MATERIAL PROVIDED =>
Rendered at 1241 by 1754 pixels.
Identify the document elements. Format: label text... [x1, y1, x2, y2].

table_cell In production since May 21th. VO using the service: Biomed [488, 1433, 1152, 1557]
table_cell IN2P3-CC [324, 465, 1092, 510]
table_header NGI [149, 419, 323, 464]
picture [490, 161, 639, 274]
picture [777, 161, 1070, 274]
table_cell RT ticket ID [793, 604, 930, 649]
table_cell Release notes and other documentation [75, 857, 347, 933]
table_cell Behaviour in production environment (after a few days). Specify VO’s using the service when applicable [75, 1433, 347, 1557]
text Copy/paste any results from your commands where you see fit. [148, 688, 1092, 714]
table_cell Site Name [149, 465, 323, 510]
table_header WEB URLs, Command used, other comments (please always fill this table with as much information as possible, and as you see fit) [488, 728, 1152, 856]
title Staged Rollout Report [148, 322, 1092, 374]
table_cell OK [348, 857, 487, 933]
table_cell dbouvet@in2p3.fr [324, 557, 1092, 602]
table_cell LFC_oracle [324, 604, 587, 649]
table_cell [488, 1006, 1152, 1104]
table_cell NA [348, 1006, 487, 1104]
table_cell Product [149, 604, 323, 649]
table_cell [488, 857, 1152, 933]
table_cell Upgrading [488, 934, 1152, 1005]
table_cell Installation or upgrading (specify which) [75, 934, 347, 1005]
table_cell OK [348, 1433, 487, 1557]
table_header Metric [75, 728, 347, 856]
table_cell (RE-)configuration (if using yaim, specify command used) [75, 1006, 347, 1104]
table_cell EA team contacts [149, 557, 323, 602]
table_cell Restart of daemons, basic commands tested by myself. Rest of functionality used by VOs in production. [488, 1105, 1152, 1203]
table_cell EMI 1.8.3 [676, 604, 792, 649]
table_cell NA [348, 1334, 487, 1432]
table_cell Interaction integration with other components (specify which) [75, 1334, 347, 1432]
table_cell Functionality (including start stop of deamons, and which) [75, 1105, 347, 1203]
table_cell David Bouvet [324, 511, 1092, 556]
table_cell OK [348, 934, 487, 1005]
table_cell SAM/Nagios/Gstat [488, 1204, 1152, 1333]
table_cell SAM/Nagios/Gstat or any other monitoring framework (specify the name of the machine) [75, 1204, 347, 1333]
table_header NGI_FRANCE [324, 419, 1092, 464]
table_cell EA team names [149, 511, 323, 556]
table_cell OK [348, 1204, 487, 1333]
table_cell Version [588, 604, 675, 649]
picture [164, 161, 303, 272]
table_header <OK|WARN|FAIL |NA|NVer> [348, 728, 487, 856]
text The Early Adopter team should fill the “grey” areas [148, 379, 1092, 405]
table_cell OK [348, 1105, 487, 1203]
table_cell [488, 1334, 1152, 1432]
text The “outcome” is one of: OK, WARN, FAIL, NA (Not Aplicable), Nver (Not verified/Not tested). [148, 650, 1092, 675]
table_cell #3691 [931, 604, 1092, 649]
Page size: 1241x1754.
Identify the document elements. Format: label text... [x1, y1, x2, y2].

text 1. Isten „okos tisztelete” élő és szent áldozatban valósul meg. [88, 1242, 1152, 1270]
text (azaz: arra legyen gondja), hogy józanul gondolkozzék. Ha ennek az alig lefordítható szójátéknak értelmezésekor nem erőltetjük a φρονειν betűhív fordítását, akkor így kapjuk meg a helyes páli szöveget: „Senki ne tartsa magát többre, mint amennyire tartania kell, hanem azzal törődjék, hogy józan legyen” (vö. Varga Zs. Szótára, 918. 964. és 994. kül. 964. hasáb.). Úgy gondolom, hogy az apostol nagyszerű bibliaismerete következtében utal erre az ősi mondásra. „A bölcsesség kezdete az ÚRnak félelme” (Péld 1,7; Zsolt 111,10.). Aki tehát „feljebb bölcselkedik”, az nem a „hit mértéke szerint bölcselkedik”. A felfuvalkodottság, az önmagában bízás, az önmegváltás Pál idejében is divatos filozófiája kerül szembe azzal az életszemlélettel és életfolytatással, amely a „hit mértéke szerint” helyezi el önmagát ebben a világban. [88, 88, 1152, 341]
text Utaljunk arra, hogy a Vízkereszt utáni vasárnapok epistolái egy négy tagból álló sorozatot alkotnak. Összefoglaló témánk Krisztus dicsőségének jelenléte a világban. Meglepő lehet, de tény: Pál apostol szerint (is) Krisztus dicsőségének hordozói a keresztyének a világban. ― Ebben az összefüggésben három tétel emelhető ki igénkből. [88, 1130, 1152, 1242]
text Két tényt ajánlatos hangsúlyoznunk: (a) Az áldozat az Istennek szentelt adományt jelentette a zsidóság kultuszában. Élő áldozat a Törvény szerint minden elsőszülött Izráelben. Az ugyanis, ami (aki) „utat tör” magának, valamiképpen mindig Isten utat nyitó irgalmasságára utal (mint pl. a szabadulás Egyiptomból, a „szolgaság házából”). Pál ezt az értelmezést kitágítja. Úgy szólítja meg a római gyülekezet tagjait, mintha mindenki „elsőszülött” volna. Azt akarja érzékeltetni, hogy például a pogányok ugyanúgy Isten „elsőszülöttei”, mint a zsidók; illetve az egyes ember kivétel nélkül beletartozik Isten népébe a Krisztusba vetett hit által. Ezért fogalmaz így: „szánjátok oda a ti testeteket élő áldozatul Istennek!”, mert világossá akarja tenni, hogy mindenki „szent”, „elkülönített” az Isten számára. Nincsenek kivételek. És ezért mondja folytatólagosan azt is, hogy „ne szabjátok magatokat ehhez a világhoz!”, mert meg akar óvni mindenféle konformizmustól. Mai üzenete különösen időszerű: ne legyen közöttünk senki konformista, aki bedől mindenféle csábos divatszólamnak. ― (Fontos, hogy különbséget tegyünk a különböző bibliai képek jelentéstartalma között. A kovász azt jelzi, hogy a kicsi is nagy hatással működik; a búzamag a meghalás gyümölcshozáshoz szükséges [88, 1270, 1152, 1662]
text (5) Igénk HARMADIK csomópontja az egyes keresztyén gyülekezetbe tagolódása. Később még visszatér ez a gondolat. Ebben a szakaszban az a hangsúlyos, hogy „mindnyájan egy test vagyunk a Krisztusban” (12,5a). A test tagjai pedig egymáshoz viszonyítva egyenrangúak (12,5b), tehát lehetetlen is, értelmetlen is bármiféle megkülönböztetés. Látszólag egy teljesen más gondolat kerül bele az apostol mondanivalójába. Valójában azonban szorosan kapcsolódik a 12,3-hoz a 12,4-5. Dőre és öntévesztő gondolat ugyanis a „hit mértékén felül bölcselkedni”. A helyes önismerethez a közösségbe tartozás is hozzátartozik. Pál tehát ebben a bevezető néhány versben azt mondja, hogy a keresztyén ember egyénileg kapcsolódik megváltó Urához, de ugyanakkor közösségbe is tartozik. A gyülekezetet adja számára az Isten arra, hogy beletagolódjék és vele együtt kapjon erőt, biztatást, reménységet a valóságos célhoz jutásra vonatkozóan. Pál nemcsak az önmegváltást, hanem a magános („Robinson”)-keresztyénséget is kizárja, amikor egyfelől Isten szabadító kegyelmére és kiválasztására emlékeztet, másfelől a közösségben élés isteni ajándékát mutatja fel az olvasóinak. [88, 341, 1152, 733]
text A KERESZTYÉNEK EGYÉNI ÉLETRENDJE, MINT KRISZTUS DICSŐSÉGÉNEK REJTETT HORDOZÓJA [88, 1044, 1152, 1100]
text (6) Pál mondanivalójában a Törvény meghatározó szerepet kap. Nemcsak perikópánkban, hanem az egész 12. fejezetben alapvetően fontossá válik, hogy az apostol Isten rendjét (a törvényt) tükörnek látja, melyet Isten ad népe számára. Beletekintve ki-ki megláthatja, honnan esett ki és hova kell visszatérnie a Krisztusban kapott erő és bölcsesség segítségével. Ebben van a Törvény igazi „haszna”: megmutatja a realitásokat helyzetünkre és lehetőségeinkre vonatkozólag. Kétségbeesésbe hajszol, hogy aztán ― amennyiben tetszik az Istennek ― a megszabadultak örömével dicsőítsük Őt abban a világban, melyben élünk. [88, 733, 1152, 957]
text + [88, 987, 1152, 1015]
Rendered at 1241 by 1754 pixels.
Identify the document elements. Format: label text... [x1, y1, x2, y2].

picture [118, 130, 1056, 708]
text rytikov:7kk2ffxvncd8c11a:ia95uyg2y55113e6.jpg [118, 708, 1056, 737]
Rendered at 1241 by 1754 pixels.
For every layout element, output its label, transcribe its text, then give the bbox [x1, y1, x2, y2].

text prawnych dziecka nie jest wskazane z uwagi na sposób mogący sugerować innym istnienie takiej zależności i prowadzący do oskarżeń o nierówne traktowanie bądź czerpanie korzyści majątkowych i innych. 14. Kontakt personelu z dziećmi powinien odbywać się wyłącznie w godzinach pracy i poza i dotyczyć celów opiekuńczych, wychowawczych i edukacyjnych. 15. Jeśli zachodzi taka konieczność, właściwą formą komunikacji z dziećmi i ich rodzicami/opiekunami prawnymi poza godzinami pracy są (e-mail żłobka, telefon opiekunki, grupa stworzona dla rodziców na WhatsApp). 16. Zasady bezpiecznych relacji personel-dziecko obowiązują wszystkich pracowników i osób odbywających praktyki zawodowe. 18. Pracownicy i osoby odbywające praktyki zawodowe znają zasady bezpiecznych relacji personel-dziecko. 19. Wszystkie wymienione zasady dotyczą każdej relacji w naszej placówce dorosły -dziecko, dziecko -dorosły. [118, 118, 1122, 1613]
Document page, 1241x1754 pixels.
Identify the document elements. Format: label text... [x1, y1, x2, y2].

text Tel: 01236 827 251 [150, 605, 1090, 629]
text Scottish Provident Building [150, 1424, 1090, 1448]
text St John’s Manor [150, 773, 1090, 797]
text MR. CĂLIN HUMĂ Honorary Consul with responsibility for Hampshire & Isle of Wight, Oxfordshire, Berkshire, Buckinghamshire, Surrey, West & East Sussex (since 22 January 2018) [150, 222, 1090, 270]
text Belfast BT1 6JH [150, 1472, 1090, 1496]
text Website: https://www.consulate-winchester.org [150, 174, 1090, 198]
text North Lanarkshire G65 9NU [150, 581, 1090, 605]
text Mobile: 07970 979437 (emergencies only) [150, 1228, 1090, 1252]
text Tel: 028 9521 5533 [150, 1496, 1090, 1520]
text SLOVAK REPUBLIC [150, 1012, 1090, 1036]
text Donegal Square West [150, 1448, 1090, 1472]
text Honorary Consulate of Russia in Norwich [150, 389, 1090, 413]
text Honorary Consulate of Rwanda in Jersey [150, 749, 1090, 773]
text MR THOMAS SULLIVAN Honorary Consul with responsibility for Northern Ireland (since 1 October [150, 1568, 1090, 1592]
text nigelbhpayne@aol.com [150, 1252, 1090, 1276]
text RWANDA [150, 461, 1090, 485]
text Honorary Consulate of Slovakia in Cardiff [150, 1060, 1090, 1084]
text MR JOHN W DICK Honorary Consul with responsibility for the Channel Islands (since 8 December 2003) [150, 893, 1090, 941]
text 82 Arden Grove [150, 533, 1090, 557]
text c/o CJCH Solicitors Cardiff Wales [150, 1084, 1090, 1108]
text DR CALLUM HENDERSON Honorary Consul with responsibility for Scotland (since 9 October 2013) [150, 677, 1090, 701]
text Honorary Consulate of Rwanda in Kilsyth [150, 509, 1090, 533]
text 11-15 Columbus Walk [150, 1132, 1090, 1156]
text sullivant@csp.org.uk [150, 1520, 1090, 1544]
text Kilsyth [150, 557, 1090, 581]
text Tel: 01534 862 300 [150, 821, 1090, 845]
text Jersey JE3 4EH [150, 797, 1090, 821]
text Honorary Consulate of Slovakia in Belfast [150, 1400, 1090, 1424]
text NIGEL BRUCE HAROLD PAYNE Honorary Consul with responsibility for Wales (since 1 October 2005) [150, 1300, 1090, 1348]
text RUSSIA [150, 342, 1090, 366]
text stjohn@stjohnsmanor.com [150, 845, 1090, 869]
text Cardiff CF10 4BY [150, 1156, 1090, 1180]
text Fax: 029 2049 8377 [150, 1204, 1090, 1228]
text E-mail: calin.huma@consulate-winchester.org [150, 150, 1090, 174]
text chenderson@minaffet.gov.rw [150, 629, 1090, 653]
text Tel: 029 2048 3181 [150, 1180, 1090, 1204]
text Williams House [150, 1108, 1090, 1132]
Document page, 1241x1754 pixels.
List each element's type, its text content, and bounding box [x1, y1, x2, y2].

EXERCISE BRIEF => Collect every line of the entries above that contains the string "Nagios", matching case exactly.

RESULT BELOW =>
table_cell SAM/Nagios/Gstat [488, 1204, 1152, 1333]
table_cell SAM/Nagios/Gstat or any other monitoring framework (specify the name of the machine) [75, 1204, 347, 1333]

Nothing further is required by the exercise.